Zwei Wochen davor hätte sich der Laie das kaum vorstellen können.

Das Schiff kommt gerade aus dem OP und erwacht langsam aus der Narkose“, schildert Kapitän Mark Behrend am Tag, als die Europa die Werft in Hamburg verlässt. Und man müsse sich diesen Eingriff als ziemlich massiv vorstellen – wie eine Operation am offenen Herzen: Um den veralteten Azipod-Antriebscomputer (Cyclokonverter) gegen einen neuen auszutauschen, musste ein riesiges Loch aus der Schiffsaußenwand geschnitten werden. Und nicht nur das: Es musste auch die Decke der Crewmesse zwischen Deck 2 und 3 geöffnet werden, damit das Spezialteam das elf mal zwei Meter große Teil in und aus dem Bauch der Europa manövrieren konnte.

„Es wurde ausgetauscht, obwohl es noch nicht einmal kaputt war“, räsoniert der Vorsitzende der Geschäftsführung von Hapag-Lloyd Kreuzfahrten, Karl J. Pojer. Doch man wollte die Gelegenheit des Werftaufenthalts bei Blohm + Voss in Hamburg nicht verstreichen lassen und diesen gleich für sehr umfangreiche Arbeiten nutzen. Schließlich ist das Schiff weltweit unterwegs, bis es wieder in eine Werft geht. Bei Hapag-Lloyd Cruises sind das immerhin alle zwei Jahre, ein selbstauferlegtes Ziel des Konzerns – im Unterschied zu anderen Reedereien, die ihre Schiffe alle fünf Jahre ins Dock schicken. Wobei bereits 2019 ein nächster großer Aufenthalt ansteht: Wird ein Schiff wie die Europa zwanzig Jahre alt, steht quasi der große TÜV an.

Gleichzeitig arbeiten. 840 Punkte standen, so Pojer, diesen Herbst auf der Werftenliste, sodass die Arbeiten „fast keinen Bereich im Stich gelassen haben“. Am teuersten und einschneidendsten sind die Arbeiten im technischen Bereich. Schmerzhaft zu beobachten sei so ein Eingriff in den Organismus eines Schiffs freilich schon, bestätigt Kapitän Behrend, immerhin war er bereits bei der Geburt der Europa vor fast 19 Jahren dabei. „Aber keine Sorge, Schweißnähte sind sogar stabiler und steifer als der Rest“.
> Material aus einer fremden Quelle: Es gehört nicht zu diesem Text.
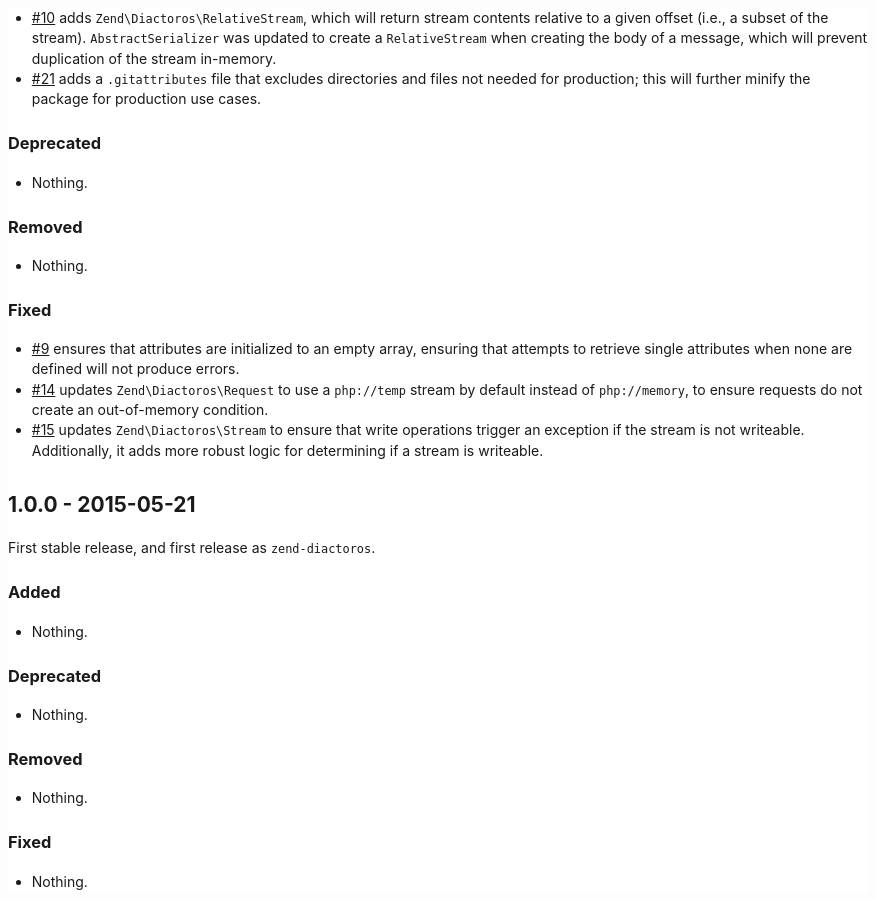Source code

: * [#10](https://github.com/zendframework/zend-diactoros/pull/10) adds `Zend\Diactoros\RelativeStream`, which will return stream contents relative to a given offset (i.e., a subset of the stream). `AbstractSerializer` was updated to create a `RelativeStream` when creating the body of a message, which will prevent duplication of the stream in-memory.
* [#21](https://github.com/zendframework/zend-diactoros/pull/21) adds a `.gitattributes` file that excludes directories and files not needed for production; this will further minify the package for production use cases.

### Deprecated

* Nothing.

### Removed

* Nothing.

### Fixed

* [#9](https://github.com/zendframework/zend-diactoros/pull/9) ensures that attributes are initialized to an empty array, ensuring that attempts to retrieve single attributes when none are defined will not produce errors.
* [#14](https://github.com/zendframework/zend-diactoros/pull/14) updates `Zend\Diactoros\Request` to use a `php://temp` stream by default instead of `php://memory`, to ensure requests do not create an out-of-memory condition.
* [#15](https://github.com/zendframework/zend-diactoros/pull/15) updates `Zend\Diactoros\Stream` to ensure that write operations trigger an exception if the stream is not writeable. Additionally, it adds more robust logic for determining if a stream is writeable.

## 1.0.0 - 2015-05-21

First stable release, and first release as `zend-diactoros`.

### Added

* Nothing.

### Deprecated

* Nothing.

### Removed

* Nothing.

### Fixed

* Nothing.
„In dem Moment, als der letzte Passagier mit dem Taxi weggefahren ist, steigen die Arbeiter ein und beginnen sofort alles abzukleben, alles abzudecken. Sofas und Teppiche werden verhüllt. Wände mit Paneelen geschützt“, schildert Gabi Haupt, Leiterin des Produktmanagements MS Europa. Hunderte Arbeiter und Crewmitglieder mussten vor Ort versorgt werden – 24 Stunden lang, weil in Schichten durchgearbeitet wurde. „Allein die Verköstigung mit eigenen Küchen ist eine Herausforderung.“ Auch von den komplexen behördlichen Wegen, dem oft jahrelangen Bestellweg von speziellen technischen Bauteilen – „wir müssen die Investitionen Jahre voraus wissen“ – und den Abnahmen durch Reederei, Behörden und spezialisierten Schiffsinspektoren bekommt der Passagier nichts mit. Außer, der Kapitän schwingt sich vor der Gala zu einer kleinen launigen Rede auf und schildert den Gästen, was ihr Schiff in den letzten Wochen alles an drastischen Eingriffen erlebt hat.
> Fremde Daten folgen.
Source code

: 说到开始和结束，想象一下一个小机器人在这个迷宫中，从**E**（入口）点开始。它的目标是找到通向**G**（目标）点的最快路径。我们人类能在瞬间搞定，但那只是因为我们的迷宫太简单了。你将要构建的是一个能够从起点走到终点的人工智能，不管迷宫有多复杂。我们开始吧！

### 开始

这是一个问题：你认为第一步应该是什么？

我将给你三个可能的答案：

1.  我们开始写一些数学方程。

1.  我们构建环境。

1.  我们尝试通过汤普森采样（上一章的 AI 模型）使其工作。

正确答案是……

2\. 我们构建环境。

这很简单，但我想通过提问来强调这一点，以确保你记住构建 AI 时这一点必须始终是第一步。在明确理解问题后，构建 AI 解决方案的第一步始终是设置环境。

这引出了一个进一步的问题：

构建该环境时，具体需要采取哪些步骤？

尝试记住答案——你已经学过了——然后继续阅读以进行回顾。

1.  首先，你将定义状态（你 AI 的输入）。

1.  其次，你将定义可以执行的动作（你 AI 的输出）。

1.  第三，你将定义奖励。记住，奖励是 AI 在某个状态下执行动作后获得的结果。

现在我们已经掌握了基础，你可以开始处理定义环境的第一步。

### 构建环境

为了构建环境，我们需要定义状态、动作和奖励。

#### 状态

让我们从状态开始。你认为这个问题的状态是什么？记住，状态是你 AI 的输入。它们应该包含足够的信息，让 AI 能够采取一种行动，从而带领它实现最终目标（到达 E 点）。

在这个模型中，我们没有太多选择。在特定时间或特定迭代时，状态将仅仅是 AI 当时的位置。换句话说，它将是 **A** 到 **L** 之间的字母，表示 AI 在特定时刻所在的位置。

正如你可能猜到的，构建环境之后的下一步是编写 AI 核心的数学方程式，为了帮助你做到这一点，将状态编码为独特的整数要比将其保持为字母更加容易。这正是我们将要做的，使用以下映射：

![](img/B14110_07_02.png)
Viel offensichtlicher sind die optischen Veränderungen in jenen Bereichen, in denen sich der Gast bewegt. Auch diesmal war es kein Facelift, kein reines Neubemustern und textiles Neuausstatten. Wie Schiffs-Verantwortliche Gabi Haupt erzählt, gingen eine Fülle von großen Umbauten und Neubauten vonstatten, Grundrisse und Wände wurden verlegt und versetzt, Bereiche zugunsten anderer ausgeweitet, andere aufgegeben.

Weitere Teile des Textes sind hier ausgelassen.